Use the as-converted method. Weight each class's share count by the ratio of its EPS to the primary (listed) class's EPS, sum to get the as-converted share count, then divide net income by that total. The result reconciles to the primary class's reported EPS. For Visa FY2025 the as-converted basic share count is 1,942.4M and the consolidated basic EPS is $10.22, the listed Class A value. You cannot simply sum the share counts or average the per-class EPS, both give wrong answers.
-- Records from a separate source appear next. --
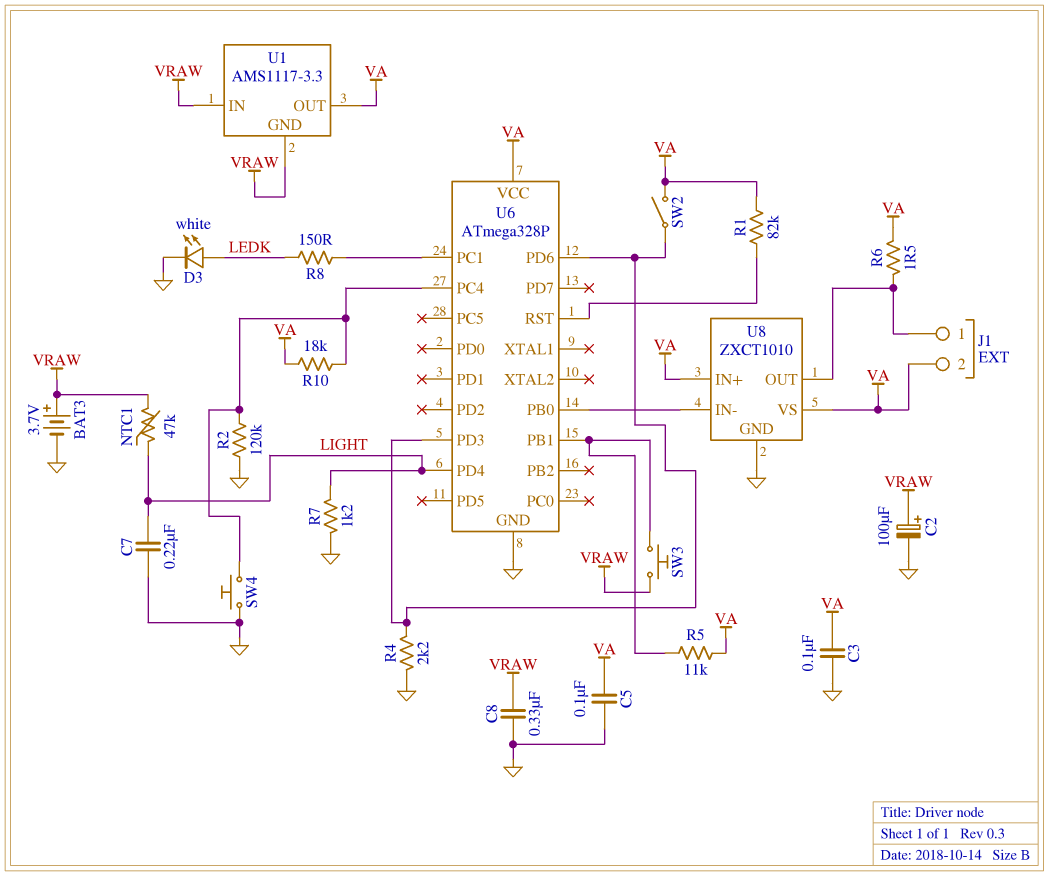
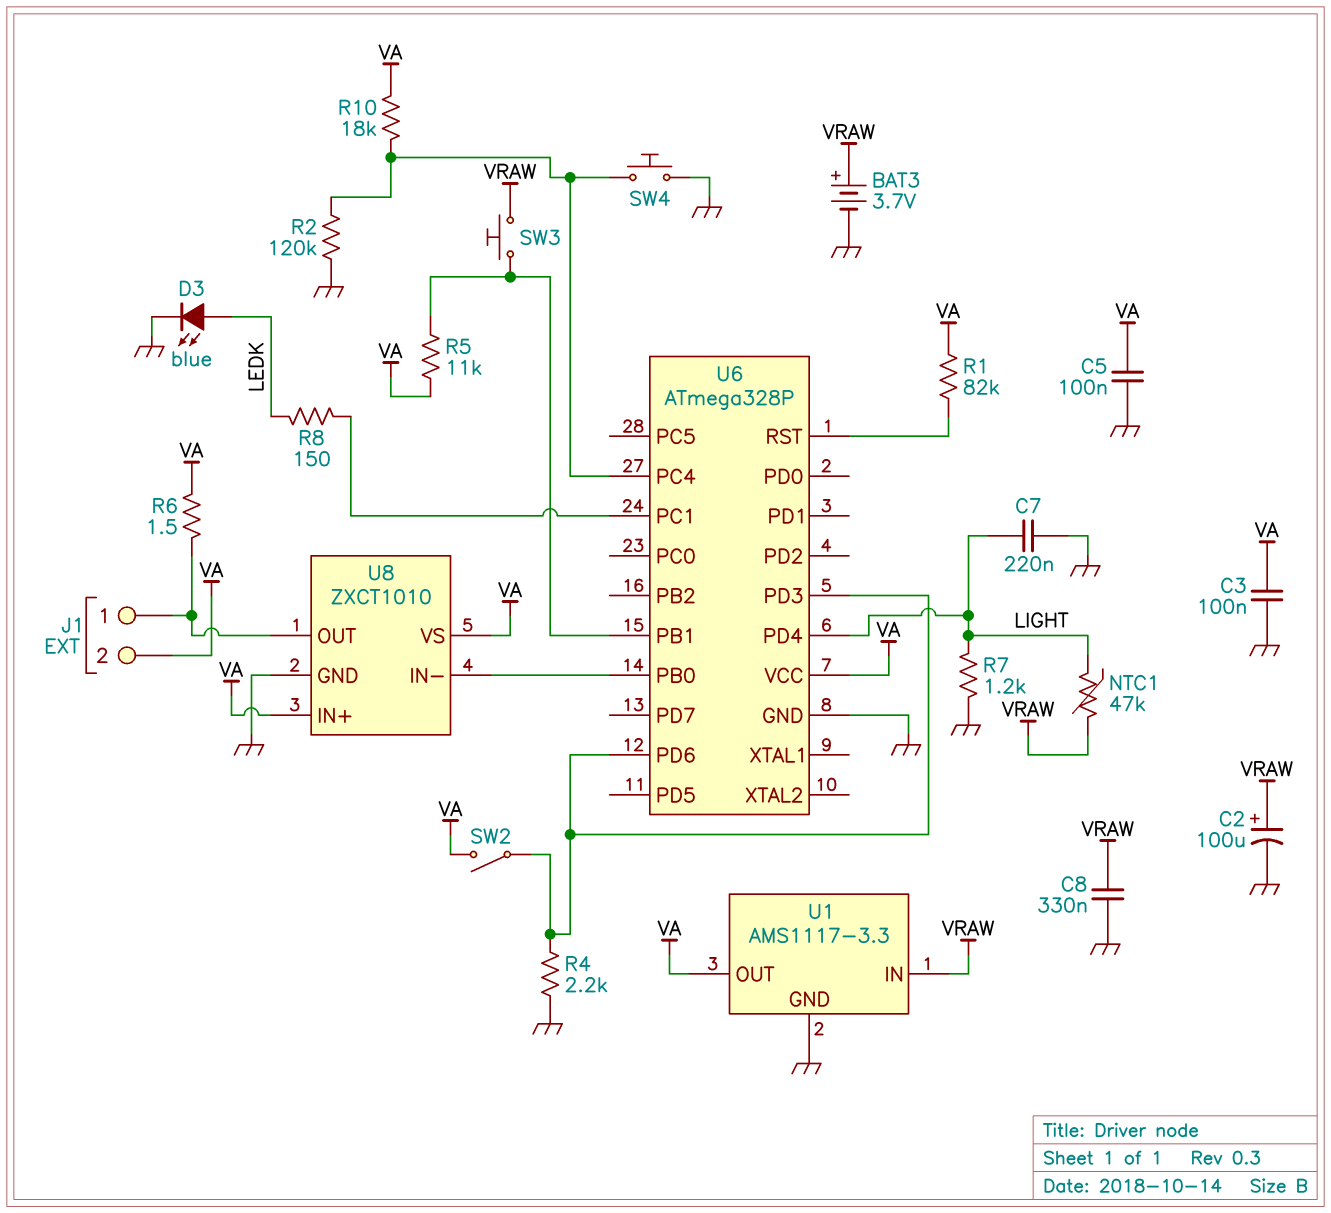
D3: LED white (A LEDK, K GND) -> LED blue (A LEDK, K GND)
U1 pin GND: VRAW -> GND

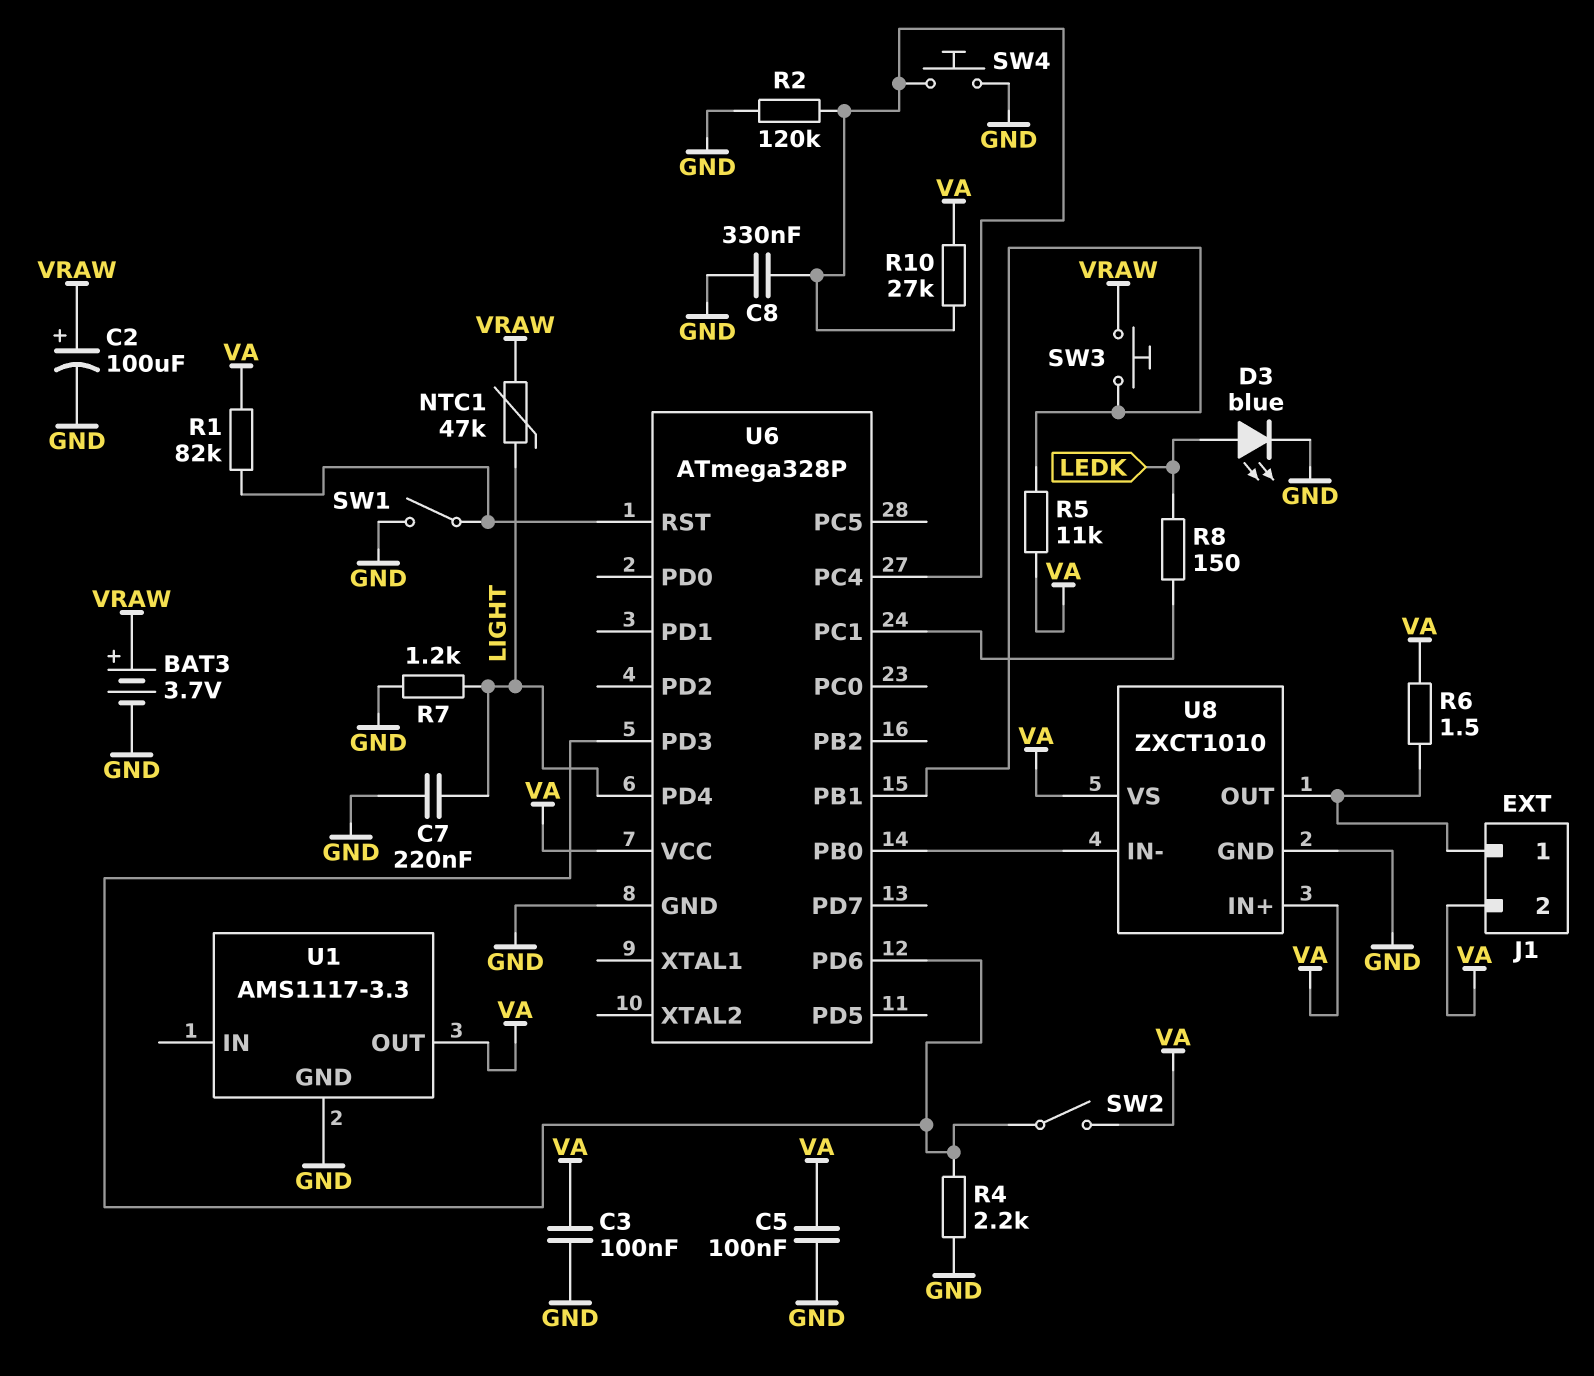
C8: 330nF (GND, VRAW) -> 330nF (GND, U6/PC4)
R10: 18k (U6/PC4, VA) -> 27k (U6/PC4, VA)
SW1: none -> switch (GND, U6/RST)
U1 pin IN: VRAW -> none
What is Arelle and why use it for XBRL?

Arelle is the leading open-source XBRL processor. It parses an SEC filing's XBRL into a structured fact list, each fact carrying its concept, value, unit, period, and dimensional context, and resolves the taxonomy so concepts and dimensions are unambiguous. It is the standard way to read raw SEC XBRL rather than scraping the HTML, and it surfaces the per-class dimensional facts that a multi-class EPS reconstruction depends on.

Which other companies tag EPS only per share class?

Any dual- or multi-class issuer: Alphabet (Class A GOOGL, Class C GOOG), Berkshire Hathaway (BRK.A, BRK.B), Fox, News Corp, Under Armour, and roughly 1,100 filers in total. For all of them, a single consolidated EPS and share count has to be computed from the per-class facts rather than read directly.

Which StockFit endpoints return EPS and share count?

/api/earnings/eps-history returns basic and diluted EPS with weighted-average basic and diluted share counts per period; /api/earnings/snapshot gives the latest quarter; and /api/financials/income-statement carries the same consolidated figures on the statement. For multi-class filers like Visa, all three return the computed as-converted number, so you never handle the per-class reconstruction yourself. The free tier includes EPS history for prototyping.